You can easily avoid the above two problems by using a library, while still having the option to optimize the code if the need arises. Since a product like Redis needs to be very performant in both speed and memory usage, the option to optimize code can't be emphasized enough: It is a critical feature of Redis and thus C is an excellent language to use for it's development.

* I do feel like this is a valid question*

What is your actual question?

The "nested" formatting of this page has vertically separated my post from the post I was responding to. I'll edit my post and quote the question I'm aswering for clarity.

(edit: The edit link is no longer available on my other post. Here's the question I was responding to: "Perhaps using safer languages (and languages with better error reporting) would be a solution to [the kinds of problems mentioned in the article.]")

Well, not to the memory problems. But I do think modern systems languages should be better about printing out stuff in the case of segfaults, for example. Not sure if Go and Rust do this stuff.
Such languages also allow you to write code much faster which can lead to more mistakes.

Edit: huh. 2 downvotes. Why not explain why you think I'm wrong, rather than just downvoting because you don't agree?
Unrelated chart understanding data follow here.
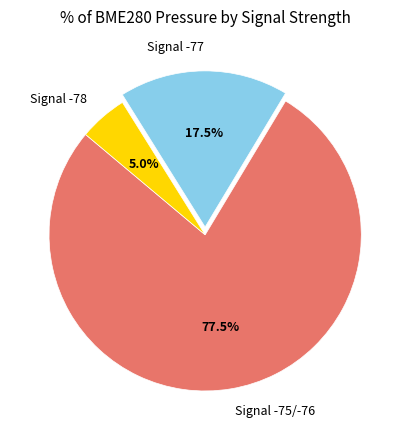

Does any single category account for the majority?

Yes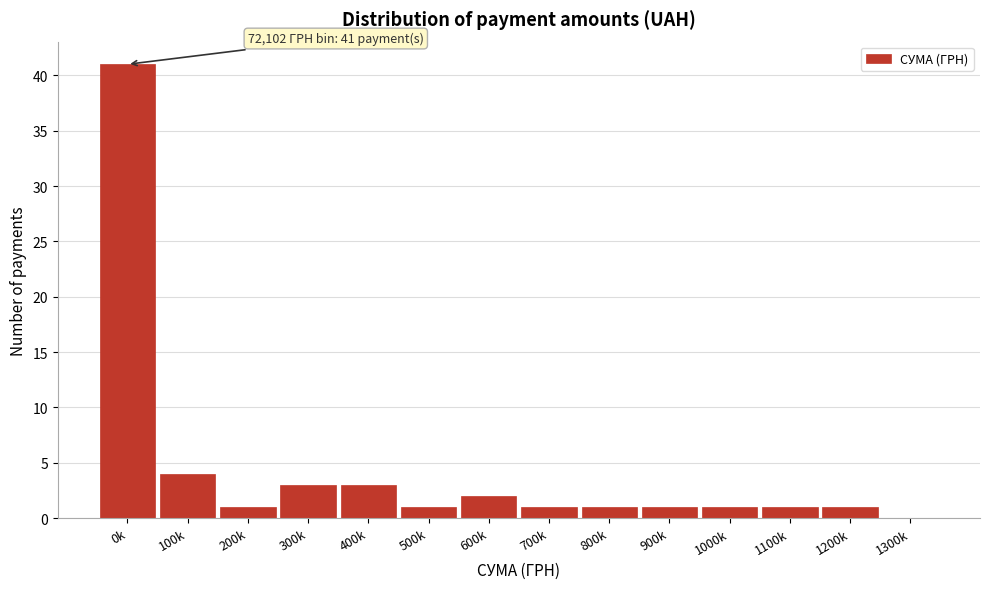

Reading left to right, what are all the values shown in this chart?

0k=41	100k=4	200k=1	300k=3	400k=3	500k=1	600k=2	700k=1	800k=1	900k=1	1000k=1	1100k=1	1200k=1	1300k=0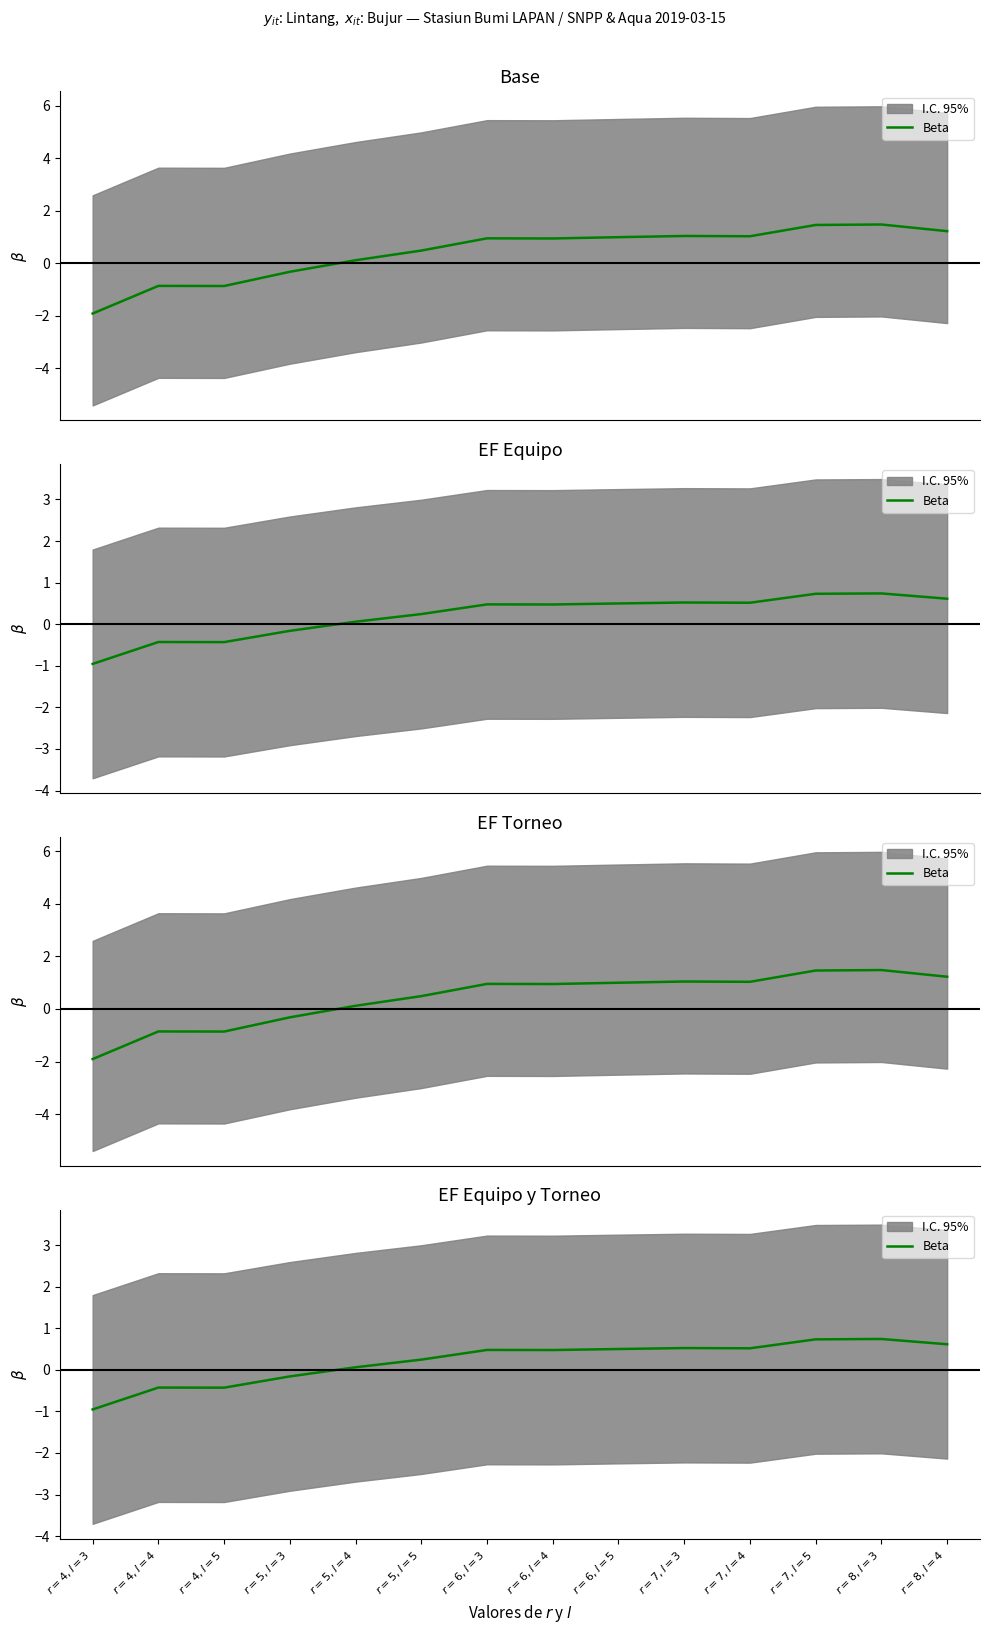

List the labels in order of value, smallest first.

$r=4,l=3$, $r=4,l=5$, $r=4,l=4$, $r=5,l=3$, $r=5,l=4$, $r=5,l=5$, $r=6,l=4$, $r=6,l=3$, $r=6,l=5$, $r=7,l=4$, $r=7,l=3$, $r=8,l=4$, $r=7,l=5$, $r=8,l=3$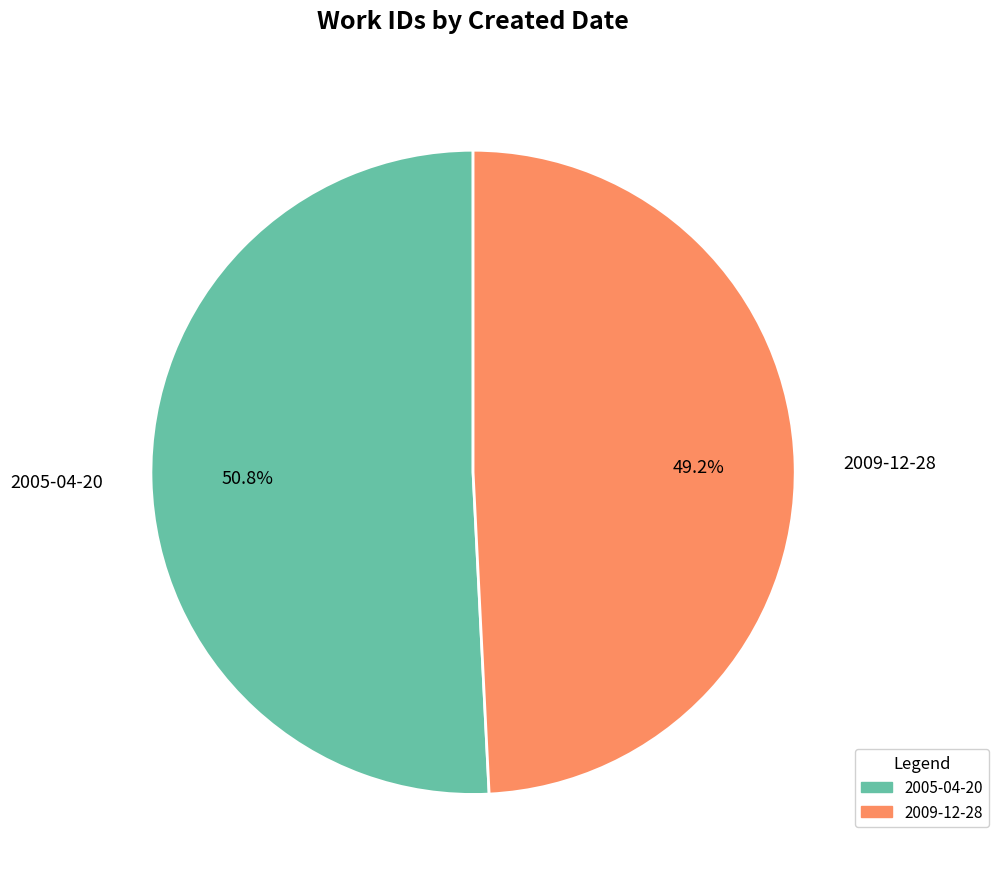

To the nearest percent, what is the average slice percentage?

50%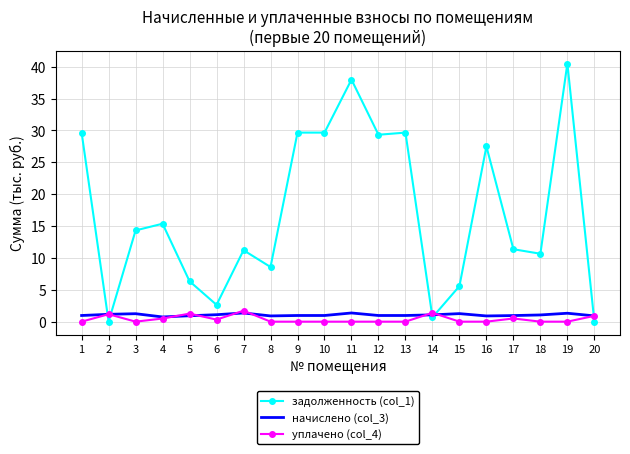

What is the difference between the highest and lowest values at 6?

2.3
You get downvotes because your reply contradicts itself. A safer language results in more mistakes being found at compilation time, so would result in less mistakes in the product, not more. Also I would expect having to specify annotations for your code to be verified (ie correct type specifications, pre/postconditions, contracts, carefully specifying program input/output through parsers, etc) results in slightly slower pace of development, not faster. But I suppose if you make up more than that time in debugging and troubleshooting time, or time explaing awkward bugs to annoyed customers, it's still a win.
Compilers can't detect logic errors which tend to be more common with faster development.
Unless your language is dependently typed.
If even true, that's besides the point. How did 'faster development' get into your reasoning at all?